Lines from the first one down to the one containing "camera: 125 degrees right, 5 degrees up" in the data below are the only ones needed; please return them exactly, both ends included.

=== RECORDED DATA ===

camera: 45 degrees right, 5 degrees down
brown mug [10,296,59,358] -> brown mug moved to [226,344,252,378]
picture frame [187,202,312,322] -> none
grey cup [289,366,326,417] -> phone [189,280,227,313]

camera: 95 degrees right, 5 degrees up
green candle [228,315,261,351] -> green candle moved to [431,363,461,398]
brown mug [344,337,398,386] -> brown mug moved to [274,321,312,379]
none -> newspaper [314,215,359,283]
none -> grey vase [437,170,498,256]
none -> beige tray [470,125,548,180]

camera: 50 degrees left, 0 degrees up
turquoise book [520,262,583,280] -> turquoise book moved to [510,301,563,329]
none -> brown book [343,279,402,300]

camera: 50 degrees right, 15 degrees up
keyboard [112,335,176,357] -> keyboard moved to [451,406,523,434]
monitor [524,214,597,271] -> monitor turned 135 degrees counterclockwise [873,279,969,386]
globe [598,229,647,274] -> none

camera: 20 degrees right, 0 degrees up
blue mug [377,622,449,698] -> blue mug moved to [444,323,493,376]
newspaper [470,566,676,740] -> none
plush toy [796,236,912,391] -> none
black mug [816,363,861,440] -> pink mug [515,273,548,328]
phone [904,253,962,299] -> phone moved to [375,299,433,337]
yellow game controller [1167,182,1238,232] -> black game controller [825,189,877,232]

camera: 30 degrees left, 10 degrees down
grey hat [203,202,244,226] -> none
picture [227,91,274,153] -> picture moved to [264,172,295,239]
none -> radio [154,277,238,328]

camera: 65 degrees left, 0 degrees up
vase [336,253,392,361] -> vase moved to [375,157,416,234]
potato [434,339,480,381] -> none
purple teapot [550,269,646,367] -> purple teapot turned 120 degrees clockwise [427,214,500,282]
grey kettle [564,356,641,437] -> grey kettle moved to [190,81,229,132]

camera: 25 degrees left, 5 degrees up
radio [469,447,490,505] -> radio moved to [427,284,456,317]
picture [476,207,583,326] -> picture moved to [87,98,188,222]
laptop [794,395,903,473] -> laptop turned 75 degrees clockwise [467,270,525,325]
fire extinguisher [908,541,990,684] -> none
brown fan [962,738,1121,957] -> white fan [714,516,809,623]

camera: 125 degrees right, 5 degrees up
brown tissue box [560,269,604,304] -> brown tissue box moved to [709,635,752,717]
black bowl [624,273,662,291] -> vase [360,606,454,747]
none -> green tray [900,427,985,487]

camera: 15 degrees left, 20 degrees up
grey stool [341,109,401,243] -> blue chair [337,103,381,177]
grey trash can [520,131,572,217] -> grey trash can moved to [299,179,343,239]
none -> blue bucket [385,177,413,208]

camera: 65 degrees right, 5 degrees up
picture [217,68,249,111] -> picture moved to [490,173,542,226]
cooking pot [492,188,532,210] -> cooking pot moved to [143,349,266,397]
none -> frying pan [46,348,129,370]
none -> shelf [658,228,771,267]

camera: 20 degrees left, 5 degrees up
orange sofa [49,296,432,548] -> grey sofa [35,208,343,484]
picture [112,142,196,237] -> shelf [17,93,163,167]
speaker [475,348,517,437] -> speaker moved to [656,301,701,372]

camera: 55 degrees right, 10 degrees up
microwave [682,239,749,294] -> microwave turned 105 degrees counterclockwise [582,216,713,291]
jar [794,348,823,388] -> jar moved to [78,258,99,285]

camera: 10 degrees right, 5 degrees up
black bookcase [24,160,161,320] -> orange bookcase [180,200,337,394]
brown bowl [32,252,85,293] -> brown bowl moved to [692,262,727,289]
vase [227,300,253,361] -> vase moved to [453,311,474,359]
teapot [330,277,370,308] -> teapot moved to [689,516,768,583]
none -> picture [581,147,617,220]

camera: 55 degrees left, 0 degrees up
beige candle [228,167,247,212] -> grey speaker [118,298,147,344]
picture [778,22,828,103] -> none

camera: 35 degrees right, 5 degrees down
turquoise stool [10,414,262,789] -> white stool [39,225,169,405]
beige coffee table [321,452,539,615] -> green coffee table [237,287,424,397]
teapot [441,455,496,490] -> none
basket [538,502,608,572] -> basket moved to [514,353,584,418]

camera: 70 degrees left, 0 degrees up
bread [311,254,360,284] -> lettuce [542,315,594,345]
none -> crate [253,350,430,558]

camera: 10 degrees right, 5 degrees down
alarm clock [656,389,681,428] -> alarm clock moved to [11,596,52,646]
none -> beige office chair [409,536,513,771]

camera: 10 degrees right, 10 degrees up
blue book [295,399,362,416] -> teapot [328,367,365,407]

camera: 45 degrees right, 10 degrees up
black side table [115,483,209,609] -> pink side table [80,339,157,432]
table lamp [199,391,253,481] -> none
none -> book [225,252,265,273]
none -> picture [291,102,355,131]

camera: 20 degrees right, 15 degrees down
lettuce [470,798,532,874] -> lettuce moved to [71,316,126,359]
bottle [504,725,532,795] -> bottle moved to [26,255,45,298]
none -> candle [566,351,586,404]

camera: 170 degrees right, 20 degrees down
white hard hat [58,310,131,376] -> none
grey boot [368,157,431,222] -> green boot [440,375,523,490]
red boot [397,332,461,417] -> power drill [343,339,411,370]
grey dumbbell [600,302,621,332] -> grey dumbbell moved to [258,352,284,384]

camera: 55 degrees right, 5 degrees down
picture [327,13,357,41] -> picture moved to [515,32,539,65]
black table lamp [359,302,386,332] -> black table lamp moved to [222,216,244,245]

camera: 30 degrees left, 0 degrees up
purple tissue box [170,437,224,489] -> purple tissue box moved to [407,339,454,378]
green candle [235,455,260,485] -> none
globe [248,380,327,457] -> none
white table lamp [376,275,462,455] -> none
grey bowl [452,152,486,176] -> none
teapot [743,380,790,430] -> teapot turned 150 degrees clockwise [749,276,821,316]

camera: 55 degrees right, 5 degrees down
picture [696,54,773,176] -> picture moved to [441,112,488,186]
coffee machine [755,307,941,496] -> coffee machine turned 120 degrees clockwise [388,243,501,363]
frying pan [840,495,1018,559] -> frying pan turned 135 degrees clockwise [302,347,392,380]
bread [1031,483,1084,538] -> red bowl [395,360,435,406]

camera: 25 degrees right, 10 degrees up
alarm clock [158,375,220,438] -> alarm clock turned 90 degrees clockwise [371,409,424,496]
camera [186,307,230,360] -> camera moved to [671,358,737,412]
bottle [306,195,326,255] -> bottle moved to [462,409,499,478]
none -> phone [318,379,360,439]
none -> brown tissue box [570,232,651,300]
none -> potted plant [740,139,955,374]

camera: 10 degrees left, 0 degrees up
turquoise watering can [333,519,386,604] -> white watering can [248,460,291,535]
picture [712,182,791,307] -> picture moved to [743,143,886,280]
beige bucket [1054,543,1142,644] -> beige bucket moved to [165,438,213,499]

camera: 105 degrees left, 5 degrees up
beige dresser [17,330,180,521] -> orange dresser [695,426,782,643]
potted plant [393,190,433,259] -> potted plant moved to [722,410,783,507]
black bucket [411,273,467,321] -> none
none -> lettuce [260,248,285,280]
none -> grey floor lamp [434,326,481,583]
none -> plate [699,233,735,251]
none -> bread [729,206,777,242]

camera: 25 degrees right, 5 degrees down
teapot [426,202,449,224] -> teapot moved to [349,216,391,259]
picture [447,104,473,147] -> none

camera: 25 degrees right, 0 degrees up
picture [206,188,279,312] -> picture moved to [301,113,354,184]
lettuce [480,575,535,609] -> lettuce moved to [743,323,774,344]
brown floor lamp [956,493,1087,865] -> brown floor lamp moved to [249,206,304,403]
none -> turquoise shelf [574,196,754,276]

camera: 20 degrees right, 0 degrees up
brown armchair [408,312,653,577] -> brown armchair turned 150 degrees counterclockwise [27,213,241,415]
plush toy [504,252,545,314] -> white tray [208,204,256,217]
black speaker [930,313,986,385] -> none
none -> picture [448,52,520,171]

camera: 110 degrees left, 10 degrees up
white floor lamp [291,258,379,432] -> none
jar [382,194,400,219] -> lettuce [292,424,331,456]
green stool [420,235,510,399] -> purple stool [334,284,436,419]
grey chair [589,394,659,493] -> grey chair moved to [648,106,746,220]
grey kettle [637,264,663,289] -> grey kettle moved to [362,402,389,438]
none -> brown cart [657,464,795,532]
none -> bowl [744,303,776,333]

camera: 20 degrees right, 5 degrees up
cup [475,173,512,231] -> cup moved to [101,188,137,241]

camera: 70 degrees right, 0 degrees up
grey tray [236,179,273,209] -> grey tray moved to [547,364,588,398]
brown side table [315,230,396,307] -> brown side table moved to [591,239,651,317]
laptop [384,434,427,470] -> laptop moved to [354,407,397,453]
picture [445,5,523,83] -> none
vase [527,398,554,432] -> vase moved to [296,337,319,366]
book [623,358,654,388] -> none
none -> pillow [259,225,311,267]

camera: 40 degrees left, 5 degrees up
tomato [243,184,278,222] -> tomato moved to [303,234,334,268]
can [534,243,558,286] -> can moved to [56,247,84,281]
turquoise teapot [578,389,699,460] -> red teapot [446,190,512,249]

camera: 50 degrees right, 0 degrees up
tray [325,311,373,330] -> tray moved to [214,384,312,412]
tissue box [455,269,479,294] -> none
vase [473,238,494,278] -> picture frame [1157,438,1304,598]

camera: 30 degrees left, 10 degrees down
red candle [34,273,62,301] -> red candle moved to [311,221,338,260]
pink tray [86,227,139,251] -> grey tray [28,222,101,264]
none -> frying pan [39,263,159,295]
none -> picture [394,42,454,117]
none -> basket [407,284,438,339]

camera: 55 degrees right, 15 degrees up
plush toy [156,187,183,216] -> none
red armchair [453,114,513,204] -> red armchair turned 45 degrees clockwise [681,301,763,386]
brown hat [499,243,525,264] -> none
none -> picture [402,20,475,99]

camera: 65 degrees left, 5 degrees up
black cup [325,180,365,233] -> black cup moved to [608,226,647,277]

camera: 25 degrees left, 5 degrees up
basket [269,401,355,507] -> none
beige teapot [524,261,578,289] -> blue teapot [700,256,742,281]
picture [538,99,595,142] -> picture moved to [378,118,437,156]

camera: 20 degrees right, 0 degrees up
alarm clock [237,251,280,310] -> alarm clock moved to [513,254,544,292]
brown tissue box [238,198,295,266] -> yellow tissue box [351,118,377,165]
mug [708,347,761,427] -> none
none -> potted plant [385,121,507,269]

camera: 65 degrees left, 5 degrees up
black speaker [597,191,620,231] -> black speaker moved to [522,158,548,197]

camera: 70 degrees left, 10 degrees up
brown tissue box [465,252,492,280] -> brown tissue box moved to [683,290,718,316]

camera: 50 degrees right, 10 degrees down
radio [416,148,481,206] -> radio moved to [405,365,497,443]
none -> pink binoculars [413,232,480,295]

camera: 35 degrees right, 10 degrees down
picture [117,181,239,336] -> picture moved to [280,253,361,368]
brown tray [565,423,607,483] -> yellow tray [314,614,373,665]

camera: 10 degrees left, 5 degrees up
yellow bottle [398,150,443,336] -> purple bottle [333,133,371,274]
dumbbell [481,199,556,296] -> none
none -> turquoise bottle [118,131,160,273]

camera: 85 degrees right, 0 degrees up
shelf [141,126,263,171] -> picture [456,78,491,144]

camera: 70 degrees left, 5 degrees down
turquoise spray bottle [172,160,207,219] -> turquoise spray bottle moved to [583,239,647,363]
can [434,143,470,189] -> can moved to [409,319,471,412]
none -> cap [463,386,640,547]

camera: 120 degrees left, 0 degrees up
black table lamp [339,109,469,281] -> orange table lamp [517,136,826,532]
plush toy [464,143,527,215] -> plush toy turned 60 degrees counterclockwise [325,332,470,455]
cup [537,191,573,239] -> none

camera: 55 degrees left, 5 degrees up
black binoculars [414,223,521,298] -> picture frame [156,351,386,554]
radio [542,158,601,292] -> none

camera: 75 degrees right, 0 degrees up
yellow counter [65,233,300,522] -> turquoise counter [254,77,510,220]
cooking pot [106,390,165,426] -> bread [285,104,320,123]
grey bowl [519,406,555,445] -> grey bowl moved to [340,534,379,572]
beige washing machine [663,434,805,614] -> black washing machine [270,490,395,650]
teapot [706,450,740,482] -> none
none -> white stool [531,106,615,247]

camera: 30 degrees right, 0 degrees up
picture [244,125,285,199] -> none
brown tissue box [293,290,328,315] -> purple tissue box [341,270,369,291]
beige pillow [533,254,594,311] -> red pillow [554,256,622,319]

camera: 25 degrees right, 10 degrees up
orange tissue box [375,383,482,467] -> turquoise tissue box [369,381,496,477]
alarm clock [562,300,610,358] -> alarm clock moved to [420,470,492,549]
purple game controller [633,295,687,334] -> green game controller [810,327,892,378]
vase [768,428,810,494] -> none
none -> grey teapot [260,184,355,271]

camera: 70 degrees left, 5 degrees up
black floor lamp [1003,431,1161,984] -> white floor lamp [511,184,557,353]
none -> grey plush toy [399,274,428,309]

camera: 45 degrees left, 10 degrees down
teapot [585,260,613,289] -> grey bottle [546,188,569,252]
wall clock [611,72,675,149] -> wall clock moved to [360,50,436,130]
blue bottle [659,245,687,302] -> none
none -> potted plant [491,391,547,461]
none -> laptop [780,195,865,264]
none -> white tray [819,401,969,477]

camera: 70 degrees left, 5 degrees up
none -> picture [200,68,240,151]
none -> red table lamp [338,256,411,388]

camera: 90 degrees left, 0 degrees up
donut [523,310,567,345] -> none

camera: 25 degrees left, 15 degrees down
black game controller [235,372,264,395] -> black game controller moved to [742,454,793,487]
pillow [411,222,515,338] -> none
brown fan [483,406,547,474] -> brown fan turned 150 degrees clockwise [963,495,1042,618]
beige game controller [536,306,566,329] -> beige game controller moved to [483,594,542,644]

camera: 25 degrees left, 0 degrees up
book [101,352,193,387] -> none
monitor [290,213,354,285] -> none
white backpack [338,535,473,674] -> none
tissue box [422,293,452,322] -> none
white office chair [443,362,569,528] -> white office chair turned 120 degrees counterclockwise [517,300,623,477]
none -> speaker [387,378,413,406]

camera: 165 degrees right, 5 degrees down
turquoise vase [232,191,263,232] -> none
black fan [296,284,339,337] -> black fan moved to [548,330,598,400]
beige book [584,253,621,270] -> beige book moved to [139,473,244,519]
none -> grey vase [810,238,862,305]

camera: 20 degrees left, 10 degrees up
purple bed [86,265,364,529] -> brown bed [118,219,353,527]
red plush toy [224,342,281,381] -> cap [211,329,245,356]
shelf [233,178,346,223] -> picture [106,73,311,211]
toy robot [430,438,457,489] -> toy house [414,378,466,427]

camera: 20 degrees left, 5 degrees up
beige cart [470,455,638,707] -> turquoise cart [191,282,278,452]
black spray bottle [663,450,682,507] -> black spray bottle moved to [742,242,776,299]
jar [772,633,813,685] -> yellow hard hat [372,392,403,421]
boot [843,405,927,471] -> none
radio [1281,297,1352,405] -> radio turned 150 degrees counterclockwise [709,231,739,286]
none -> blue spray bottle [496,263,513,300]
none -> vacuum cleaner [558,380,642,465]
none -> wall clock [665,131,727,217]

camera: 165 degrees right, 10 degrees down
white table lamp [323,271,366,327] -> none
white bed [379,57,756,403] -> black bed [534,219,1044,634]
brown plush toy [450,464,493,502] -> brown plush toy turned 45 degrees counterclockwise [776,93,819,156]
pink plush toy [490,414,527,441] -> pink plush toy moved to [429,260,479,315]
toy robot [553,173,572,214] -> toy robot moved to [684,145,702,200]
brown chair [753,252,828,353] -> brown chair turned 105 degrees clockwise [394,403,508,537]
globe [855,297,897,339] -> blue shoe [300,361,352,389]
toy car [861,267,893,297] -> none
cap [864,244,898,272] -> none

===

§ **RESPONSE TO THIS EXERCISE**:
camera: 45 degrees right, 5 degrees down
brown mug [10,296,59,358] -> brown mug moved to [226,344,252,378]
picture frame [187,202,312,322] -> none
grey cup [289,366,326,417] -> phone [189,280,227,313]

camera: 95 degrees right, 5 degrees up
green candle [228,315,261,351] -> green candle moved to [431,363,461,398]
brown mug [344,337,398,386] -> brown mug moved to [274,321,312,379]
none -> newspaper [314,215,359,283]
none -> grey vase [437,170,498,256]
none -> beige tray [470,125,548,180]

camera: 50 degrees left, 0 degrees up
turquoise book [520,262,583,280] -> turquoise book moved to [510,301,563,329]
none -> brown book [343,279,402,300]

camera: 50 degrees right, 15 degrees up
keyboard [112,335,176,357] -> keyboard moved to [451,406,523,434]
monitor [524,214,597,271] -> monitor turned 135 degrees counterclockwise [873,279,969,386]
globe [598,229,647,274] -> none

camera: 20 degrees right, 0 degrees up
blue mug [377,622,449,698] -> blue mug moved to [444,323,493,376]
newspaper [470,566,676,740] -> none
plush toy [796,236,912,391] -> none
black mug [816,363,861,440] -> pink mug [515,273,548,328]
phone [904,253,962,299] -> phone moved to [375,299,433,337]
yellow game controller [1167,182,1238,232] -> black game controller [825,189,877,232]

camera: 30 degrees left, 10 degrees down
grey hat [203,202,244,226] -> none
picture [227,91,274,153] -> picture moved to [264,172,295,239]
none -> radio [154,277,238,328]

camera: 65 degrees left, 0 degrees up
vase [336,253,392,361] -> vase moved to [375,157,416,234]
potato [434,339,480,381] -> none
purple teapot [550,269,646,367] -> purple teapot turned 120 degrees clockwise [427,214,500,282]
grey kettle [564,356,641,437] -> grey kettle moved to [190,81,229,132]

camera: 25 degrees left, 5 degrees up
radio [469,447,490,505] -> radio moved to [427,284,456,317]
picture [476,207,583,326] -> picture moved to [87,98,188,222]
laptop [794,395,903,473] -> laptop turned 75 degrees clockwise [467,270,525,325]
fire extinguisher [908,541,990,684] -> none
brown fan [962,738,1121,957] -> white fan [714,516,809,623]

camera: 125 degrees right, 5 degrees up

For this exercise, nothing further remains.